Cognitive Architecture: Designing for How We Respond to the Built Environment
Ann Sussman and Justin B. Hollander
Routledge/Taylor & Francis Group
711 Third Avenue
New York, NY 10017, USA;
2014. 212 pages. Paperback, $59.95.
“Cognitive architecture” is a term that had nothing to do with any built physical structure—until now.
Ann Sussman and Justin B. Hollander’s Cognitive Architecture: Designing for How We Respond to the Built Environment is an effort to shape a body of biological and psychological conclusions about architecture into a framework for thinking about just what deeper traits shape human preferences about the built environment. It is an effort that, if not always convincing, is thought provoking.
The chief merit of Cognitive Architecture—suitable for a book about “multiple subconscious tendencies that govern [human] responses to built environments”—is in collecting a body of points that are not exactly new but that are rarely considered as a whole. That most prefer bounded spaces and symmetrical structures is not news; an effort to link these preferences to human biology is. The book is framed around four propositions of varying strength: “edges matter,” “shapes matter,” “shapes carry weight,” and “storytelling is key.”
The first proposition seems the strongest—that the human taste for coherent bounded streetscapes is not mere new urbanist nostalgia. Instead, it is likely derived from a scientific concept, thigmotaxis, which holds that “wall hugging” or “wall following”—the tendency to derive comfort from spaces with boundaries that also offer clear routes of advance or exit—is an age-old survival tendency in mammals.

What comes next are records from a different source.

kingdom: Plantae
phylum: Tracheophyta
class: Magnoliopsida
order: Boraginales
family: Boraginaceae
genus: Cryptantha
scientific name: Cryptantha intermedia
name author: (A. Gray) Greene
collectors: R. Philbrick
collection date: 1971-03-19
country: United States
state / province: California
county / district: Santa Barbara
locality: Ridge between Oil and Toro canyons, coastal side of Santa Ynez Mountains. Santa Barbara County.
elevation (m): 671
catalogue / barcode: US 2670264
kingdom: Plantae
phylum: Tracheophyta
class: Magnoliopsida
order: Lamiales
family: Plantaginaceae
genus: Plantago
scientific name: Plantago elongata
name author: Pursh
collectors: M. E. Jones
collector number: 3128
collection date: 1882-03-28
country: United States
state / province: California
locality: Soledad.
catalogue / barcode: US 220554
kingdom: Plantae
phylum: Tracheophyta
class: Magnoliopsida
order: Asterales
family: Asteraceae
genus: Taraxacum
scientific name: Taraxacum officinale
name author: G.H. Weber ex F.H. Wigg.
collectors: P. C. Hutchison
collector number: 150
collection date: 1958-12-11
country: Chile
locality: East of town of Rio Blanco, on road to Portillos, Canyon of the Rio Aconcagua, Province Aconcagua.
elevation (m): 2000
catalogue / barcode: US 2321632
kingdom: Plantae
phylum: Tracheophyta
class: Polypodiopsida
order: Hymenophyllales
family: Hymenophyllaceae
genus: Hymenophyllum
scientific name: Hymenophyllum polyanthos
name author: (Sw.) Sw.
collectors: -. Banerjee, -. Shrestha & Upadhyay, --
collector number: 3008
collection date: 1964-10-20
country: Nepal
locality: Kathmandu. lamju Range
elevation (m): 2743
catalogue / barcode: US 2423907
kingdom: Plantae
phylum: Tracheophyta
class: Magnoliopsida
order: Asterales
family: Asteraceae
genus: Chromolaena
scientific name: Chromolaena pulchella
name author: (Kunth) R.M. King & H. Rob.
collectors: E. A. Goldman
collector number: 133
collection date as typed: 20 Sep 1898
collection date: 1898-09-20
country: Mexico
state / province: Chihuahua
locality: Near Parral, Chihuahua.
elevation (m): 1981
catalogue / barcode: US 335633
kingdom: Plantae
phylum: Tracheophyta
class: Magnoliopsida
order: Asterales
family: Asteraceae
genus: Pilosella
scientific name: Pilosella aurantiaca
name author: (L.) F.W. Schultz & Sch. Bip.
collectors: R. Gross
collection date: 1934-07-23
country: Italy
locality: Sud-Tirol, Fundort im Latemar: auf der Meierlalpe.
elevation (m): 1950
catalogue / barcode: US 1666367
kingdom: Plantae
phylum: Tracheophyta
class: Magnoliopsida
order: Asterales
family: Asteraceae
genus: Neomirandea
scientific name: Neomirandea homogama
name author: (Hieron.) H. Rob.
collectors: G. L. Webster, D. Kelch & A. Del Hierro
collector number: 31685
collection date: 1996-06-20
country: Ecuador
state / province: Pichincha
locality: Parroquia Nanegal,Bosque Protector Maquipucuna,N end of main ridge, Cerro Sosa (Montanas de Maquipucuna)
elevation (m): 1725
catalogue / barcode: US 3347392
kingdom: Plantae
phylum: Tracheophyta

That the Rue de Rivoli in Paris wins out in every sense of pedestrian appeal over Kallman McKinnell & Wood’s Edward W. Brooke Courthouse in the Boston Civic Center is not new; what is new is to see it contextualized within human and other mammal studies of how space is navigated.
The authors also link Eric Kandel’s work on the neuroscience of facial recognition to the golden rectangle—a shape whose rough 1 to 1.618 proportions have been observed across art and architecture—showing that a preference for symmetry in construction is derived from the tendency of humans to find comfort in any approximation of the human face.
A related analysis of great public spaces confirms a tendency of designers to set their bounds near the limits of discerning a human figure: sports facilities, St. Peter’s Square in Rome, and the Place des Vosges in Paris observe this 328-foot (100 m) rule, but Kallman McKinnell’s Boston City Hall Plaza does not.
Later chapters venture into somewhat more conjectural assertions. Use of architectural shapes, whether simple or complex, that are favored in preference surveys—such as curvilinear shapes—make sense for designers. The basic association in these surveys of pointed shapes with threats also seems to be true, and yet this clearly did not alter hundreds of years of practice of topping every cathedral with pointed elements.
The chapter on storytelling grounds itself fairly well in Frank Lloyd Wright’s narrative of spaces, though if a progression of rooms is intended to tell a story, it often does not tell us very much. The chapter seems strained rather than enhanced by the choice of the Villa Lante Gardens in Italy, which are—literally—organized historically: the vast majority of buildings do not orchestrate progressions from Pleistocene parlors to atomic-age bedrooms.
The occasional logical leap is not much of a demerit in a book that has an angle that is fresh and a philosophical thrust that surely is sound—arguing for “an inside-out approach to . . . solving the riddle of how to best design for humanity” and for an effort to puzzle out the preferences inside our heads before we set out to design the buildings to surround them.
Anthony Paletta writes the “Spaces” column for the Wall Street Journal and contributes to Metropolis, Gizmodo, the Awl, the Daily Beast, and other publications.